Lockwood Watering Hole
…He was exceptionally dangerous, having killed at least two people that I knew of, and one was a bank guard. I reached under the seat for my .45-caliber Colt 1911 pistol. It wasn’t there. He was coming closer and would be at my truck in seconds. I urgently reached back further, felt the grips, and wrapped my hands around the .45, pulling it from where it had slid away… He thrust his hand into the open driver’s window of my truck… “No hard feelings” he said as he looked me in the eyes with a cold steely glare… I looked back with the best cold, steely stare I could muster. “I don’t shake hands with killers,” I said.

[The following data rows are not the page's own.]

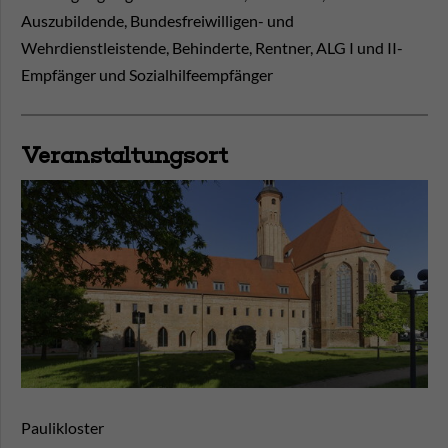
Auszubildende, Bundesfreiwilligen- und
Wehrdienstleistende, Behinderte, Rentner, ALG I und II-
Empfänger und Sozialhilfeempfänger
Veranstaltungsort
Paulikloster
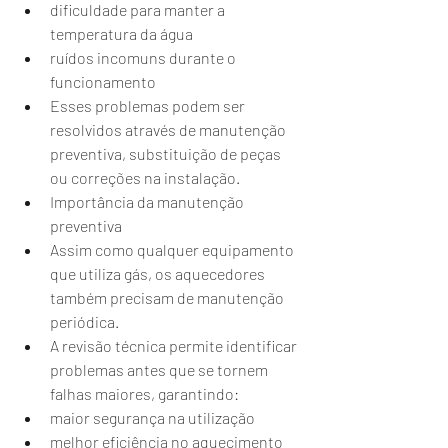
dificuldade para manter a 
temperatura da água
ruídos incomuns durante o 
funcionamento
Esses problemas podem ser 
resolvidos através de manutenção 
preventiva, substituição de peças 
ou correções na instalação.
Importância da manutenção 
preventiva
Assim como qualquer equipamento 
que utiliza gás, os aquecedores 
também precisam de manutenção 
periódica.
A revisão técnica permite identificar 
problemas antes que se tornem 
falhas maiores, garantindo:
maior segurança na utilização
melhor eficiência no aquecimento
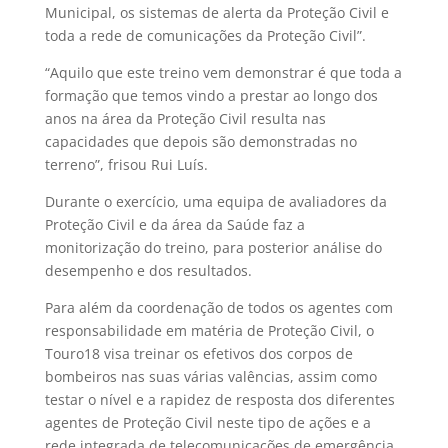
Municipal, os sistemas de alerta da Proteção Civil e
toda a rede de comunicações da Proteção Civil”.
“Aquilo que este treino vem demonstrar é que toda a
formação que temos vindo a prestar ao longo dos
anos na área da Proteção Civil resulta nas
capacidades que depois são demonstradas no
terreno”, frisou Rui Luís.
Durante o exercício, uma equipa de avaliadores da
Proteção Civil e da área da Saúde faz a
monitorização do treino, para posterior análise do
desempenho e dos resultados.
Para além da coordenação de todos os agentes com
responsabilidade em matéria de Proteção Civil, o
Touro18 visa treinar os efetivos dos corpos de
bombeiros nas suas várias valências, assim como
testar o nível e a rapidez de resposta dos diferentes
agentes de Proteção Civil neste tipo de ações e a
rede integrada de telecomunicações de emergência.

Mafia, Country Music Star and Geraldo Converge
…Sonny moved in on the woman and was pouring her a glass of wine when the boyfriend came storming back in. Apparently the “talk” from Sonny’s goons didn’t quite take. He went for Sonny, yelling at him to get away from his girlfriend. Sonny stood, grabbed the wine bottle by the neck and broke it over the table, splattering wine on the young woman and himself. Then he struck the boyfriend across the face with the jagged glass and just about ripped the kid’s face off…
Lover’s Quarrel
…The crime lab had already been dispatched to our location when we heard a radio call redirecting it. A body had been found in Grimes Canyon and the watch commander determined it was the priority. I told Bill to ask if the body was missing any vital parts… The radio crackled and the voice of the watch commander replied, “Yeah, as a matter of fact, the guy’s lost his head.”
I Knew He Was the Killer
…A few days before they were to leave, he sat on a rock overlooking Simi Valley. It was high in the hills not far from the old missile base. He knew how to get in and out quietly without disturbing people who lived nearby… He’d taken several girlfriends up there… This time, though, he brought a spade. He dug a rectangular shaped hole in the ground, about three feet wide, six feet long and five feet deep…. It was to ne her final resting place, at least for a few years….
It Shook Me to the Core
I had visited several of the California prisons for a couple of reasons. I figured, if I was going to send people there, I should know what they were like and what they can do to and for inmates. I hadn’t been too impressed with what I’d seen. Folsom and San Quentin were probably the most interesting. They seemed like prisons from another era… probably because they were. If you knew how to play the game you frequently came out more ruthless and cunning than when you went in… Our suspect was a little different, though. He hadn’t been released; he’d escaped… and his first thoughts were on how he could victimize another woman.